There appears to be a consensus that AmpC-BL screening should consider reduced susceptibility to cephamycins and/or oxyimino-cephalosporins, specifically FOX resistance, alongside the occasional resistance to conventional inhibitors such as CLAV. However, CLAV resistance should be evaluated with caution, given that some isolates may appear susceptible [4]. Accordingly, Meini et al. (2019) proposed routine laboratory FOX screening in laboratories for the detection of AmpC-BLs, proposing FOX MIC > 8 mg/L combined with resistance to CTX and/or CAZ as phenotypic indicator of the presence of pAmpC-BL [17,30]. EUCAST recommends investigating the presence of AmpC when the aforementioned antibiogram results are obtained [98]. Other authors have also recommended screening for susceptibility to FEP, to which AmpC-BLs are susceptible [109]. However, it should be borne in mind that some E. coli isolates can have reduced susceptibility to FEP (MICs ranging from 0.5 to 12 μg/mL), being known as E. coli producing extended-spectrum AmpC (ESAC) beta-lactamases [110]. Other drawbacks of phenotypic tests are their incapacity to differentiate pAmpC-BL producers if they present inducible cAmpC-BL. Known limitations of phenotypic tests also include confluence with other resistance mechanisms such as ESBLs and porin loss [111]. Specific phenotypic tests are based on the detection of AmpC enzyme hydrolytic activity or utilization of AmpC inhibitors and their capacity to suppress beta-lactamase expression [112]. Various phenotypic methods have been proposed for detecting AmpC-producing microorganisms:

Disk approximation method.
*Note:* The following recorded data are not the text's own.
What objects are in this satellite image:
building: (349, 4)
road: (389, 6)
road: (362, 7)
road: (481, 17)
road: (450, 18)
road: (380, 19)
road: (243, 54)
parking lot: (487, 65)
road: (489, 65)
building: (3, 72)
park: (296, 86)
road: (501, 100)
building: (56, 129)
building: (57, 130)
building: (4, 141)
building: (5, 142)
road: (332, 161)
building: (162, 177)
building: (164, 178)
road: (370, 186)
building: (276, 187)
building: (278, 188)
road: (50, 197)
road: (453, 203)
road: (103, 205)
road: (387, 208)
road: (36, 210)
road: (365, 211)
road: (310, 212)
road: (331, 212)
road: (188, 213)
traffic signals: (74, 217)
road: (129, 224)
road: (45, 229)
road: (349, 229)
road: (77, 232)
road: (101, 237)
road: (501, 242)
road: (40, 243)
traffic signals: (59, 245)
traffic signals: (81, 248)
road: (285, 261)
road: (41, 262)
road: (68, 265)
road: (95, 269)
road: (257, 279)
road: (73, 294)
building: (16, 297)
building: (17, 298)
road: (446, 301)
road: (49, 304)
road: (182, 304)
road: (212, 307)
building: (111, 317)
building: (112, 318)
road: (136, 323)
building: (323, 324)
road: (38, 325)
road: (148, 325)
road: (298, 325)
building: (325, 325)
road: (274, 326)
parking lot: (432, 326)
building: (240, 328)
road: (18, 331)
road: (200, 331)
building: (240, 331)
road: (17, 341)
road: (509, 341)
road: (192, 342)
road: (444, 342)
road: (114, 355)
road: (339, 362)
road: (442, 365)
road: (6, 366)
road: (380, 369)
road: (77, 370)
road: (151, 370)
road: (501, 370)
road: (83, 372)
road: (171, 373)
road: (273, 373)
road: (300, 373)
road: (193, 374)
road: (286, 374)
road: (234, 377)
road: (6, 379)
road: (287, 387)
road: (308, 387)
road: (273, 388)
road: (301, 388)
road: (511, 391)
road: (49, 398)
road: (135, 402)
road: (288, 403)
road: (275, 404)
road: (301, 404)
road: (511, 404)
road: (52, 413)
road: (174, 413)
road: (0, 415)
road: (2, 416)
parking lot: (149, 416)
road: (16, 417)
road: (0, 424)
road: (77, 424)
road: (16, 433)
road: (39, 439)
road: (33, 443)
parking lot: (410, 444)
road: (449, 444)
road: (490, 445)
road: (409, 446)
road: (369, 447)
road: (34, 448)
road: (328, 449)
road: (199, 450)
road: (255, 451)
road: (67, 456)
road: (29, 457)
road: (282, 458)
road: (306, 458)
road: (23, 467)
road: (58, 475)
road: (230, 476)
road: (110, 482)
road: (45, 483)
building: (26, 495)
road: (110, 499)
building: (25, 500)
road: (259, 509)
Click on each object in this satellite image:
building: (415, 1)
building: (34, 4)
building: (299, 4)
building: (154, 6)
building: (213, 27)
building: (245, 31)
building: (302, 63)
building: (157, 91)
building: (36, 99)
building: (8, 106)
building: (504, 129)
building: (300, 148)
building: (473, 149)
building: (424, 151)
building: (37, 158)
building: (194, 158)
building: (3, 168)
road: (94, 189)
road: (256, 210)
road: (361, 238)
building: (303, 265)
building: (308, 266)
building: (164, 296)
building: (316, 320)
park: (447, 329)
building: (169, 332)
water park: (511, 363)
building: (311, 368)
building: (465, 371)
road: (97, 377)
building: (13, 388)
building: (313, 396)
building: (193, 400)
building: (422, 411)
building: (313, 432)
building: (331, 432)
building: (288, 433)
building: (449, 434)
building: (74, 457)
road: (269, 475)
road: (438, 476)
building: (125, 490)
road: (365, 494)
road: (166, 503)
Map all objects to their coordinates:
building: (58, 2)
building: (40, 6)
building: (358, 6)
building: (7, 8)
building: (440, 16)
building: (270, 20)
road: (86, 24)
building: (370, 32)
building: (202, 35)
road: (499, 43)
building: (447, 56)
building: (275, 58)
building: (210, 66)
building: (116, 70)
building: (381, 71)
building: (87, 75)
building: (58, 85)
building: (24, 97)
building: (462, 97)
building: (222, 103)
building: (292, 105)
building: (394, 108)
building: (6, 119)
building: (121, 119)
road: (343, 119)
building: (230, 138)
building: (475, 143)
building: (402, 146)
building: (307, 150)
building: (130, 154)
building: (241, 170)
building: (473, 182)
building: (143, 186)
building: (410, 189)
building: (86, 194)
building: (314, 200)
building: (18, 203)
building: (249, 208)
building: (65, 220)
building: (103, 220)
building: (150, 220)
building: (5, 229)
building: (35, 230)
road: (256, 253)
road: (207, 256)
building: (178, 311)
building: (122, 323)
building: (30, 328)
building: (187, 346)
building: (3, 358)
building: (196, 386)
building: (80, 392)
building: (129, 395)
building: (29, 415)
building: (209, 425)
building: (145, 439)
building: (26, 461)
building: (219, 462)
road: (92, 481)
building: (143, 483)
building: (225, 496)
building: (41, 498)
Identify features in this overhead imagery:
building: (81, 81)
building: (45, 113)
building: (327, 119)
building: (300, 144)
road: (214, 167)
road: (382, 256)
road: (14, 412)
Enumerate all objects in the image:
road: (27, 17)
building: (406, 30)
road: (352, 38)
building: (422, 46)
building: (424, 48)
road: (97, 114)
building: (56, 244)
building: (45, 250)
This technique is employed to detect inducible AmpC-BLs. In the case of pAmpC-BLs, it would be valid for the AmpCs of DHA-1, DHA-2, ACT-1, and CMY-13 families. Two disks are used, one with a substrate antibiotic such as an oxyimino-cephalosporin (e.g., CAZ) or piperacillin/tazobactam, and the other with an inducer antibiotic (e.g., FOX, CLAV, or imipenem, etc.). The microorganism produces an inducible BL if the substrate antibiotic inhibition halo is reduced in the area close to FOX [113].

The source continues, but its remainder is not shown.